YOUR TASK: Transcribe nothing except the lines below that run from the one with "Source code" to the one with "methods, models, and", ends included, and do not copy any picture.

Dataset excerpts
===

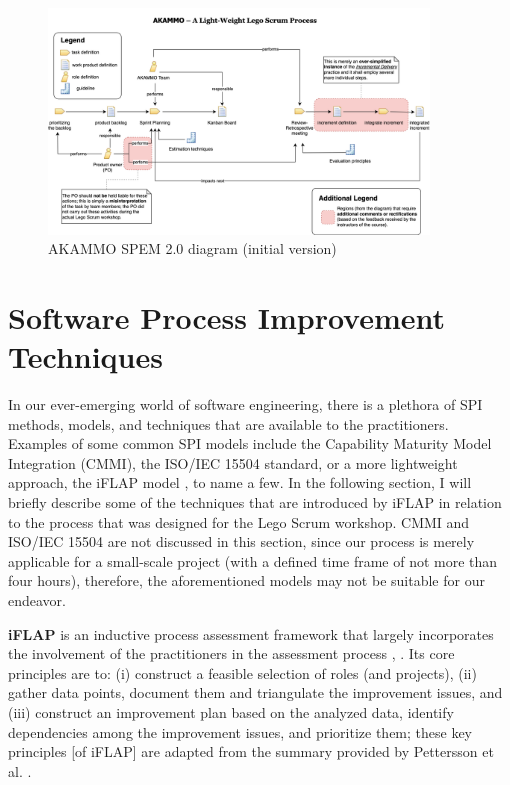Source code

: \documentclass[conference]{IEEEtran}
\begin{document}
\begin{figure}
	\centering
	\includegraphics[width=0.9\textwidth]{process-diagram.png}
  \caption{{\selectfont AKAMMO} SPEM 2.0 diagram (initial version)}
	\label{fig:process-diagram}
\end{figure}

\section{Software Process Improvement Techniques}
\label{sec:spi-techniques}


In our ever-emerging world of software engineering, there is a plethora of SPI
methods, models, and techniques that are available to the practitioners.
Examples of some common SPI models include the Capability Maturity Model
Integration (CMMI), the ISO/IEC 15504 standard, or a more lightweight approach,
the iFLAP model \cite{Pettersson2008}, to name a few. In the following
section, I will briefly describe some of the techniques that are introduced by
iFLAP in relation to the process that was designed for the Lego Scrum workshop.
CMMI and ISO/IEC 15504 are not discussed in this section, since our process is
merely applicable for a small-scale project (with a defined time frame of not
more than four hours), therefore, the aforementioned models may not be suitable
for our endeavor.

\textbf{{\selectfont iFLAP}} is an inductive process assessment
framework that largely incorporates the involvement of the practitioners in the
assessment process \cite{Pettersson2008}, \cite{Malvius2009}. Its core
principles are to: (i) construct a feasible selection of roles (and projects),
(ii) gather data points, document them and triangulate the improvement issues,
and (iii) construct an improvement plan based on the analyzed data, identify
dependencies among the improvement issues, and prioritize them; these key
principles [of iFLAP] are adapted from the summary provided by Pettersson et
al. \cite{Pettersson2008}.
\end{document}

===

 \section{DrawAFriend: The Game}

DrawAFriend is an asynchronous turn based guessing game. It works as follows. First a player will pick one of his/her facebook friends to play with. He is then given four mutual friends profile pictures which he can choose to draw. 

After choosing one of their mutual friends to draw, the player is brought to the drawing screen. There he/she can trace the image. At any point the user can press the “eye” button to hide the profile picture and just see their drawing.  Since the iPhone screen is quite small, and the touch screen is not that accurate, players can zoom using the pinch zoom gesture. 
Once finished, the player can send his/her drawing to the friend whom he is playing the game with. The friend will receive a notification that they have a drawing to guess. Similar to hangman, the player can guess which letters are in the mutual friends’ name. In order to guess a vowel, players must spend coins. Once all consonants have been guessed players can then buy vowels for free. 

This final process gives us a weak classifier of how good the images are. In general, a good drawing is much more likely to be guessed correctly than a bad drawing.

===

WRITTEN RESPONSE:
Source code

: \documentclass[conference]{IEEEtran}
\begin{document}
\begin{figure}
	\centering
	\includegraphics[width=0.9\textwidth]{process-diagram.png}
  \caption{{\selectfont AKAMMO} SPEM 2.0 diagram (initial version)}
	\label{fig:process-diagram}
\end{figure}

\section{Software Process Improvement Techniques}
\label{sec:spi-techniques}


In our ever-emerging world of software engineering, there is a plethora of SPI
methods, models, and techniques that are available to the practitioners.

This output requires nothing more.